SACRAMENTO, Calif. – Sure he thought about it. Vivek Ranadive didn’t get to be swimming in money and a majority owner in the NBA by not considering risks to big decisions. Of course he weighed the drawback to stacking one inexperienced hire on top of another.

And then Ranadive did it anyway.

He hired a coach, Michael Malone, who had never been a head coach before.

He hired a general manager, Pete D’Alessandro, who had never been a general manager before.

Ranadive will have a toast-filled honeymoon in Sacramento because he replaced the unpopular Maloof family and the Kings will bask in a new energy because of the turnover throughout the organization. The new owner is making daring first strikes, considering he has been the primary decision maker for an NBA franchise for all of about one month.

Ranadive himself didn’t want to do it. He made the decisions in the wrong order and hired a coach first, when he should have hired a GM and left the major basketball calls to the basketball people. But he was fond of Malone from their time together in Golden State. And when he narrowed down the search for a personnel boss and considered Chris Wallace, Mike Dunleavy and other veterans, Ranadive was ultimately won over by D’Alessandro.

“When I started this process,” Ranadive said after the D’Alessandro hiring became official Monday, “to be totally honest, I was biased toward having a GM who had experience. Many years of experience. It was a very rigorous process. I interviewed some hard candidates. Quite honestly, when I spoke with Pete, he was a long-shot candidate. I went through a very rigorous interview process. I put these guys through the rigors. It was a few hours long, asking several questions, detailed questions. I did everything short of giving them an IQ test. Which I would have done. But this guy is amazing.

“I called (Chris) Mullin and I asked him that question the next morning. I spoke to Pete, it was early Saturday morning, I called up Mullin and I said, ‘Hey, what about this guy.’ He said, ‘He’s the smartest guy out there.’ ‘Is he ready?’ ‘Absolutely. No question about it.’ He was head and shoulders above, in my view, what I was looking for.
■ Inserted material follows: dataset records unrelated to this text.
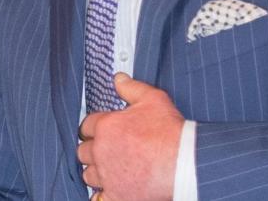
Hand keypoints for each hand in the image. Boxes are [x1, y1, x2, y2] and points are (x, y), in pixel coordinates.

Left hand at [76, 73, 183, 200]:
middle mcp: (101, 151)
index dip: (93, 128)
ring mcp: (107, 176)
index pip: (86, 126)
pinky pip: (98, 198)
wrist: (184, 162)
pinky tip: (109, 190)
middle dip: (91, 150)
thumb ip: (131, 87)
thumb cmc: (170, 132)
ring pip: (88, 175)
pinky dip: (102, 194)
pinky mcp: (116, 195)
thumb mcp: (153, 99)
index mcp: (106, 127)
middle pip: (82, 151)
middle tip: (104, 150)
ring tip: (108, 169)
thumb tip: (118, 78)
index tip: (99, 131)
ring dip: (95, 171)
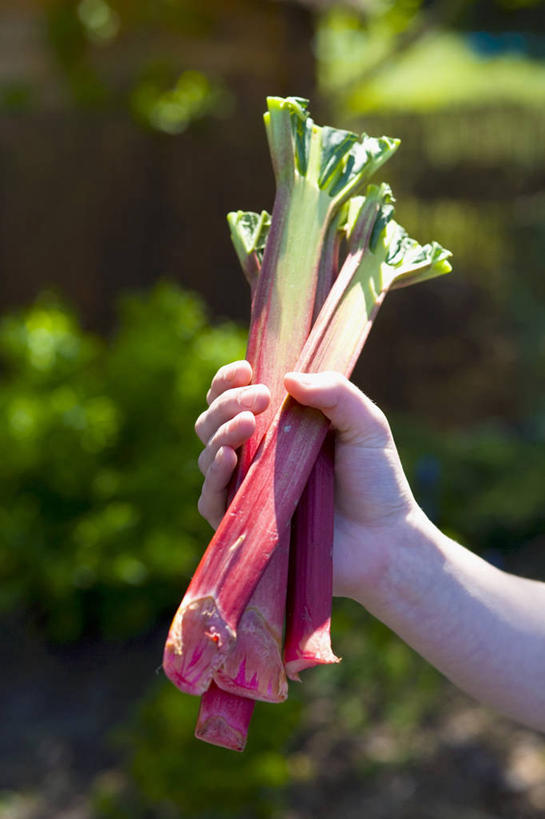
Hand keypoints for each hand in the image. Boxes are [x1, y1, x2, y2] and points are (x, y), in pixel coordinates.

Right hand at [195, 361, 418, 599]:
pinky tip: (227, 459)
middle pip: (213, 420)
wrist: (384, 539)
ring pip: (208, 454)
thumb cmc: (377, 480)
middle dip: (227, 402)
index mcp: (278, 426)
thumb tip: (288, 378)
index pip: (235, 396)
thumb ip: (335, 392)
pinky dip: (213, 476)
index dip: (229, 381)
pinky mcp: (245, 523)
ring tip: (248, 424)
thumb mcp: (366, 425)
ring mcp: (247, 489)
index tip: (245, 370)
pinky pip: (210, 499)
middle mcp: (256, 455)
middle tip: (259, 399)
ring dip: (221, 432)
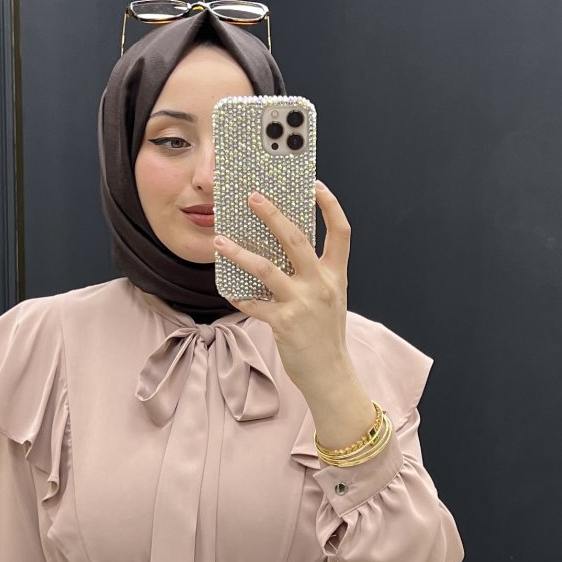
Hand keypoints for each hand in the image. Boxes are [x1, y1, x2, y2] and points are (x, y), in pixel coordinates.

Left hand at [213, 180, 351, 396]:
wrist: (330, 375)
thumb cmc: (326, 336)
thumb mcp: (330, 299)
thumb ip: (314, 275)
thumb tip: (284, 252)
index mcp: (335, 275)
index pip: (341, 232)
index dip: (330, 205)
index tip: (316, 186)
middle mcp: (320, 284)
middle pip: (296, 238)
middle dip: (272, 214)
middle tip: (253, 197)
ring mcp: (302, 303)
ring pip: (266, 268)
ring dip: (239, 252)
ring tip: (220, 241)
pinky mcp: (284, 323)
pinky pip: (254, 304)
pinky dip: (240, 296)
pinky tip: (229, 290)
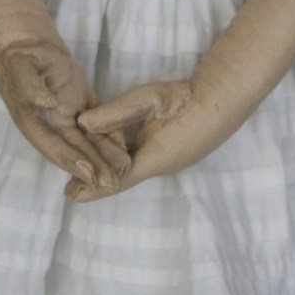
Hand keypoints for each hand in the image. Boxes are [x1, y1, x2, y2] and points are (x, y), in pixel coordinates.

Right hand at [0, 37, 129, 194]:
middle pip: (75, 151)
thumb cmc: (20, 54)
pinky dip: (109, 137)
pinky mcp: (78, 104)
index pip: (54, 146)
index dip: (71, 162)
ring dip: (104, 158)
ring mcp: (66, 116)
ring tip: (125, 172)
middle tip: (113, 186)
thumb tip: (46, 103)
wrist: (26, 42)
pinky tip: (124, 148)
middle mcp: (51, 125)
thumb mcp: (21, 66)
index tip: (90, 175)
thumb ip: (31, 86)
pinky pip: (96, 125)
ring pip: (88, 141)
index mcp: (34, 121)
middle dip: (94, 169)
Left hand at [67, 79, 196, 200]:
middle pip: (123, 177)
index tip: (70, 195)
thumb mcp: (149, 99)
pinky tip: (117, 158)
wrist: (224, 100)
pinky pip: (145, 160)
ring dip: (112, 172)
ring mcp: (170, 160)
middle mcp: (161, 165)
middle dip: (98, 182)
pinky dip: (127, 162)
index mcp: (154, 158)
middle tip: (70, 189)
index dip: (92, 188)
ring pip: (134, 168)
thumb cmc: (185, 99)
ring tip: (88, 177)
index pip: (116, 179)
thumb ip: (116, 113)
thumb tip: (82, 124)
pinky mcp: (175, 152)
Like I said, he was the smartest candidate, the hungriest guy and the most passionate guy. And you see that with all the comments that he’s making.”

Neither are total newbies — Malone had been an NBA assistant for 12 years with four different teams, D’Alessandro had been the video coordinator at St. John’s, a lawyer with agent Bill Pollack and then well-respected in front offices with Mullin in Golden State and Masai Ujiri in Denver. Both were considered rising stars in their respective fields. But that is not the same as the No. 1 chair. There is a learning curve, and now the two most-important people in basketball ops, as well as the owner, will be in their first season on the job at the same time with a team in desperate need for stability.

“I said to Vivek, ‘I’m ready to go,’ ” D’Alessandro said. “I was ready to go the second I sat in that interview and I think it came across that way. You know Masai Ujiri and you know he’s a guy who empowers. (Nuggets president) Josh Kroenke empowers. Chris Mullin empowers. I got to do a lot of things for a lot of really talented people. Is there a learning curve? I’m never done learning. But as far as being ready? I don’t feel like a first-time GM.”

This part of the growing Warriors connection, Ranadive said, is more coincidence. The new majority owner came from the franchise 80 miles away, the new coach as well, but D’Alessandro’s time with Golden State did not cross with Ranadive. Similarly, he did not work with Mullin, who is on the verge of joining the Sacramento re-birth as well, likely in a consultant role.